Pergelaran Seni Luhah Singarapi Puteah Semarakkan Kenduri Sko Enam Luhah
Sungai Penuh, iNBrita.com – Luhah Datuk Singarapi Puteah Sunge Pnoh menggelar Pergelaran Seni dan Budaya bertajuk Tradisi Hang Lahaek pada Minggu (28/6/2026) malam. Kegiatan itu menjadi bagian dari rangkaian menuju Kenduri Sko Enam Luhah Sungai Penuh yang akan berlangsung pada 4–5 Juli 2026. Masyarakat Enam Luhah memanfaatkan pergelaran tersebut untuk melestarikan adat sekaligus memperkenalkan budaya daerah kepada generasi muda.
Pimpinan dan anggota DPRD Kota Sungai Penuh menghadiri kegiatan tersebut bersama Sekretaris Daerah (Sekda) Alpian, S.E., M.M., yang mewakili Wali Kota Sungai Penuh. Jajaran Organisasi Perangkat Daerah (OPD), Lembaga Adat Enam Luhah Sungai Penuh, Lembaga Adat Pondok Tinggi, Depati Nan Betujuh, ninik mamak, tokoh masyarakat, cendekiawan, serta anak jantan dan anak batino Enam Luhah juga ikut memeriahkan acara.
Pemerintah Kota Apresiasi Pelestarian Budaya
Sekda Alpian mengapresiasi panitia, ninik mamak, tokoh adat, dan masyarakat yang bekerja keras menyukseskan pergelaran seni budaya tersebut. Menurutnya, kegiatan itu memperkuat identitas budaya Kota Sungai Penuh sekaligus menumbuhkan kecintaan generasi muda terhadap warisan leluhur.
“Pemerintah Kota Sungai Penuh mengapresiasi seluruh pihak yang terus menjaga dan melestarikan adat istiadat. Semoga semangat ini terus tumbuh dan diwariskan kepada generasi penerus,” ujar Alpian.

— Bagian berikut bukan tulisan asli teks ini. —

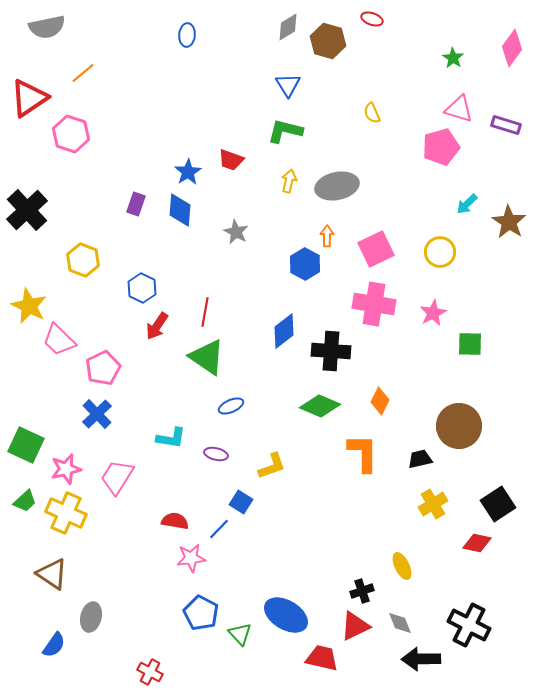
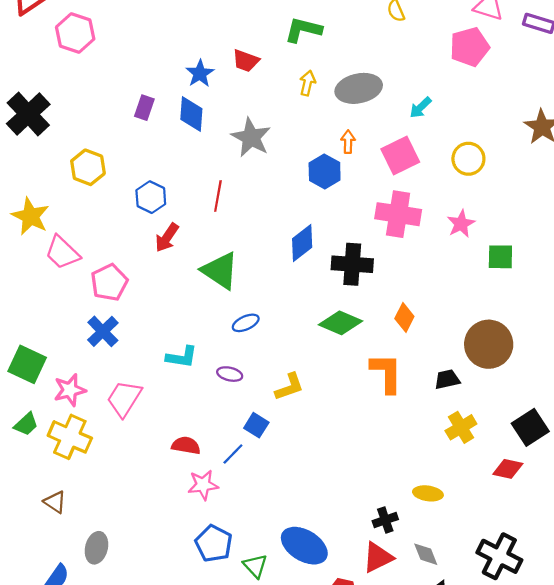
cyan arrow: (467, 204) -> (420, 108), moved
gray star: (236, 232) -> (251, 137), size x1.5
red line: (205, 312) -> (218, 196), moved
yellow ellipse: (402, 566) -> (428, 493), turned -56
brown triangle: (52, 574) -> (55, 502), size x0.7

Depati Irwansyah Ajak Masyarakat Jaga Tradisi
Ninik Mamak Luhah Singarapi Puteah, Depati Irwansyah, mengucapkan terima kasih kepada seluruh tamu undangan yang menghadiri pergelaran tersebut. Ia mengajak masyarakat menjaga persatuan dan kekompakan selama rangkaian Kenduri Sko Enam Luhah 2026 berlangsung.
Ia berharap seluruh panitia dan masyarakat menjalankan setiap tahapan kegiatan dengan tertib sehingga puncak Kenduri Sko berlangsung aman, lancar, dan sukses. Menurutnya, masyarakat harus terus menjaga adat sebagai warisan leluhur.
Anak Jantan dan Anak Batino Tampilkan Kesenian Hang Lahaek
Anak jantan dan anak batino Luhah Singarapi Puteah menampilkan beragam kesenian tradisional sepanjang malam. Mereka membawakan pencak silat tradisional, Tari Sekapur Sirih, Tari Rangguk, pementasan cerita rakyat, kolosal busana adat Dahin Balek Ka Dahin, drama rakyat Sepucuk Surat Ninek Siak Lengaeh, Tari Nurun Sko, dan Tari Asing Ambung.
Panitia juga meluncurkan karya Masa Kecil di Lahek Tumpoh Dahing. Selanjutnya, Sekda Alpian bersama Ketua Dharma Wanita Persatuan (DWP) Kota Sungai Penuh menyanyikan lagu Datung Aeh. Anak jantan dan anak batino kemudian menutup pergelaran dengan menampilkan Tari Iyo-Iyo secara massal yang memukau para tamu undangan.
Perkuat Semangat Menyambut Kenduri Sko
Masyarakat Enam Luhah menjadikan pergelaran Tradisi Hang Lahaek sebagai momentum memperkuat komitmen menjaga adat dan budaya. Mereka juga memanfaatkan kegiatan tersebut untuk mempererat kebersamaan sekaligus menyambut puncak Kenduri Sko Enam Luhah 2026, yang menjadi salah satu agenda adat terbesar di Kota Sungai Penuh.